━━━━━ DATA PROVIDED ━━━━━

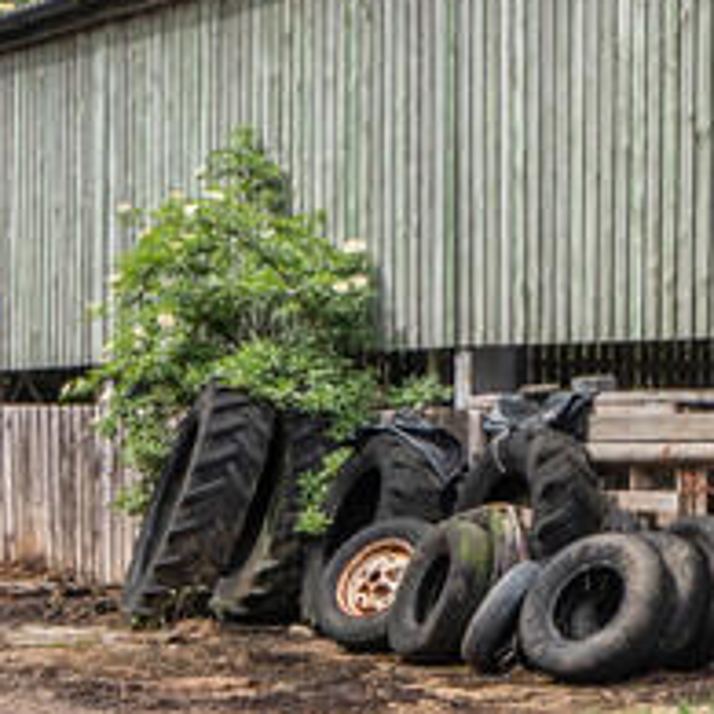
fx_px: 2287
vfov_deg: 17.7
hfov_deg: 14.4
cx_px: 1479
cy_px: 375
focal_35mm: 98
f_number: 9
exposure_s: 1/250
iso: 125
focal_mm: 15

━━━━━

WHAT YOU HAVE TO DO
Retype each entry precisely. Skip images entirely.

RESULT OF THE TASK
fx_px: 2287
vfov_deg: 17.7
hfov_deg: 14.4
cx_px: 1479
cy_px: 375
focal_35mm: 98
f_number: 9
exposure_s: 1/250
iso: 125
focal_mm: 15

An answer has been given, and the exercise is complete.